In general, most small-business owners lean towards hiring commission-based salespeople. Sam Richter, bestselling author of the award-winning Take the Cold Out of Cold Calling, and founder and CEO of the Know More! sales improvement program says that the "pay-for-performance" mentality is often instilled in entrepreneurs because that's typically the way they have built their own businesses. He adds that the recession, many businesses went more heavily toward commission payment, “sometimes out of necessity, based on cash flow.”
Adam Rizza, president of Sunscape Eyewear in Irvine, Calif., says the recession definitely affected the pay structure for his sales force.
“Luckily our sales were still going up, but we were feeling the squeeze from our vendors and factories to make some changes,” Rizza says.
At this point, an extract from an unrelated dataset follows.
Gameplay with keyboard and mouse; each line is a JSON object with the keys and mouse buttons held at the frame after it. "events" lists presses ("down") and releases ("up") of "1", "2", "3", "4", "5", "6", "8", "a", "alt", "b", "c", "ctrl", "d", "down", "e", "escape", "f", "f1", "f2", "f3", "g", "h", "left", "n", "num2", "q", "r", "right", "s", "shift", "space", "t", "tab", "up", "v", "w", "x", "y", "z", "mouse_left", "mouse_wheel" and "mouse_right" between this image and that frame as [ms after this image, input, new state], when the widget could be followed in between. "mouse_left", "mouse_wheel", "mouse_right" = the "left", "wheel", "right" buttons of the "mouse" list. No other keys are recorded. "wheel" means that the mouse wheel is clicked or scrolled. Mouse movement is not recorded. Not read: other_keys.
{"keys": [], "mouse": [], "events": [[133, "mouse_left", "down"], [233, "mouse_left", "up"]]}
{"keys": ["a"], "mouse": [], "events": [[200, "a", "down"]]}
Commission at Sunscape had always been a straight 10 percent, with employees making a base salary equivalent to 25 percent of their total compensation package and commission accounting for the rest. Rizza says they set up a tiered structure for the various price levels of its product offerings, which "forced the sales team to negotiate more money for the items they were selling to make their usual commission.” Rizza adds that they all stepped up to the challenge, "fighting for every dollar."
Commission vs. Salary
Is commission the bread and butter for salespeople that it used to be? Or is paying straight salary more in favor these days? Rizza says businesses are more conservative and more cautious today when it comes to commission. Adam’s brother, Wally Rizza, CEO of Sunscape, believes commission still plays a major role in motivating salespeople.
“If a salesperson brings in new customers, it’s motivating to pay them more ‘points’ on that account. But more companies are lowering the commission on older accounts that salespeople are servicing. Of course, you need to compensate your sales team for upselling and renewing old contracts.”
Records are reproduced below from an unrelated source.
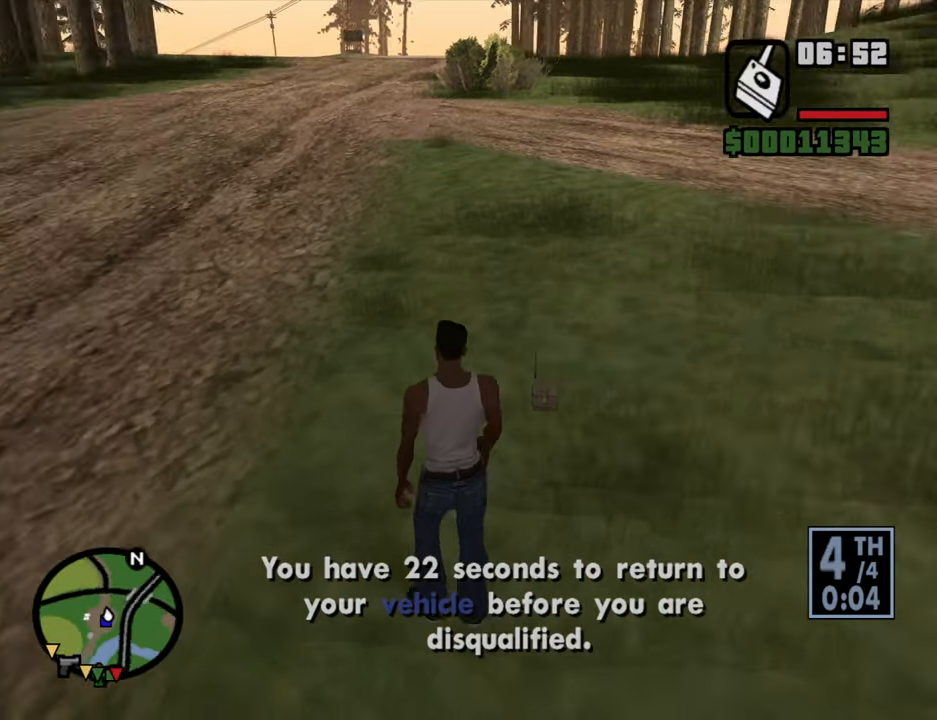
{"keys": ["a", "w"], "mouse": [], "events": [[116, "w", "down"]]}
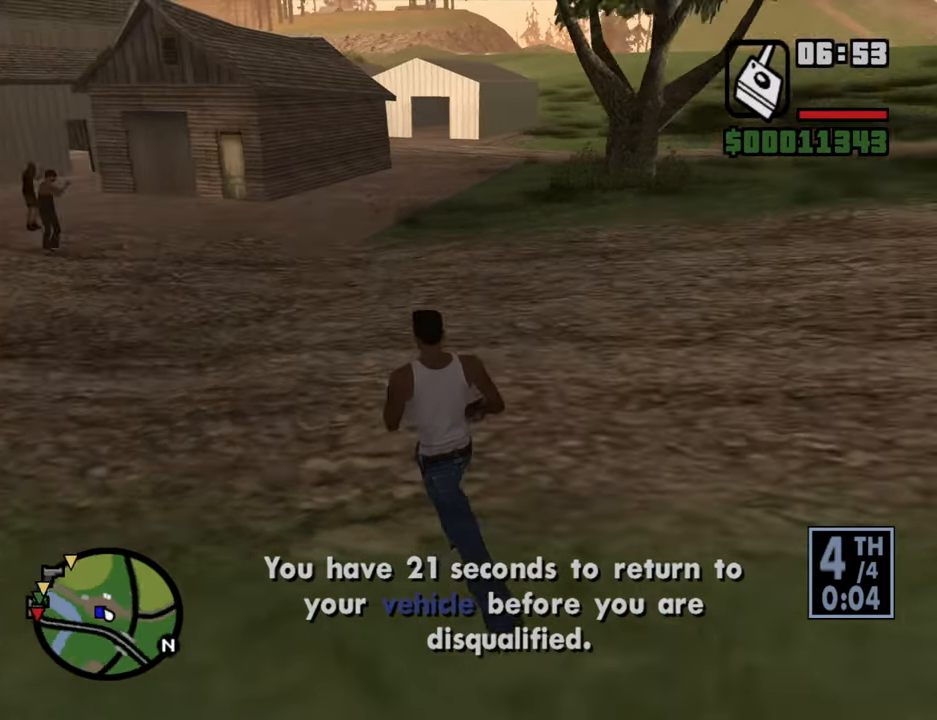
{"keys": ["w"], "mouse": [], "events": [[233, "a", "up"]]}
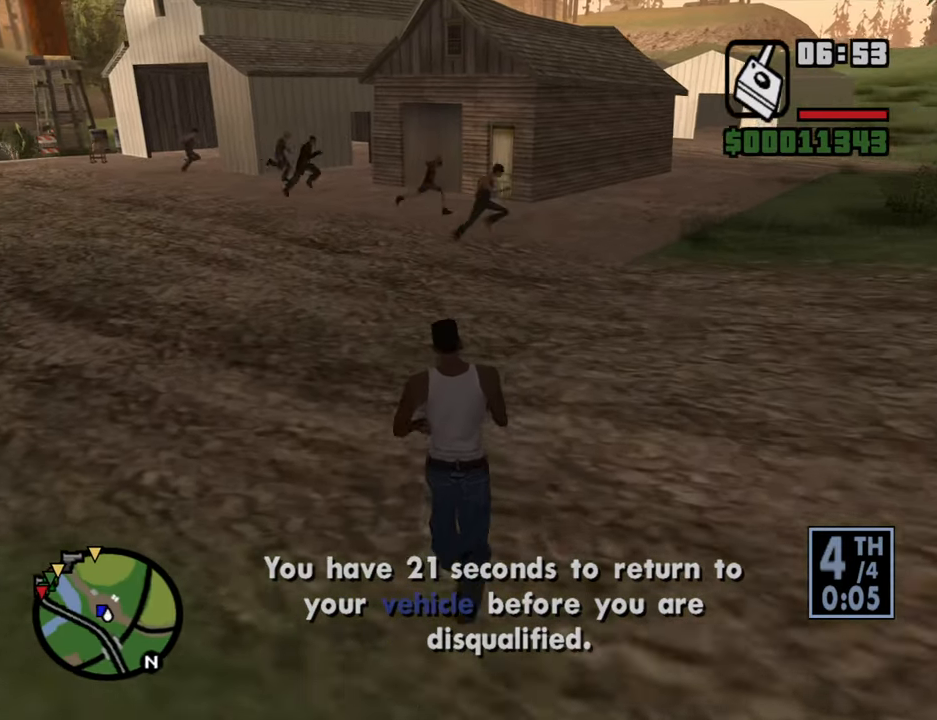
{"keys": ["w"], "mouse": [], "events": [[150, "mouse_left", "down"], [250, "mouse_left", "up"]]}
According to FollowupSuccess.com, 80 percent of sales are made on the fifth to twelfth contact. That requires a lot of persistence—and salespeople want to be fairly compensated for their efforts. At bigger companies, they often are, with salary-plus-commission jobs yielding big bucks. For example, job search website Glassdoor.com quoted the annual average commission at Oracle at $77,362. For small businesses trying to compete for top salespeople, it’s important to make your commission rate attractive, fair and easy to understand, even if you can’t match that level of compensation.
“Businesses that compensate their sales teams fairly attract better salespeople, and that talent generates more revenue,” says Richter. “But small-business owners who have shifted towards a pure commission model during the recession most likely saw a loss of their best people.”
So is there a secret formula to striking the perfect balance between salary and commission to attract, motivate and retain top salespeople? It depends on the salesperson and the commission structure, says Richter.
“'Hunters' will often get excited about pure commission—in which the commission is high and the price of the item being sold is high—because they understand the amount of money they can make,” he says. “However, those people and those jobs are few and far between. Most salespeople are less hunter and more farmer, meaning they spend more time building relationships than just pure selling.”
This holds especially true in small businesses, where the salesperson usually services the account after selling it. Richter says that typically the best model for small businesses is a combination of commission, bonus and salary. He adds that total sales compensation has remained about the same since the recession began, meaning that many salespeople "haven’t had a raise in four years.”
This could lead to an antsy sales staff looking for greener pastures. Of course, Richter advises, you need to “balance cash flow with keeping talent, and [you] may need to get creative. It might mean giving the best salespeople a small ownership stake in the business, or increasing commission percentages, or paying bonuses.”
How do you pay your sales staff? How do you retain top talent?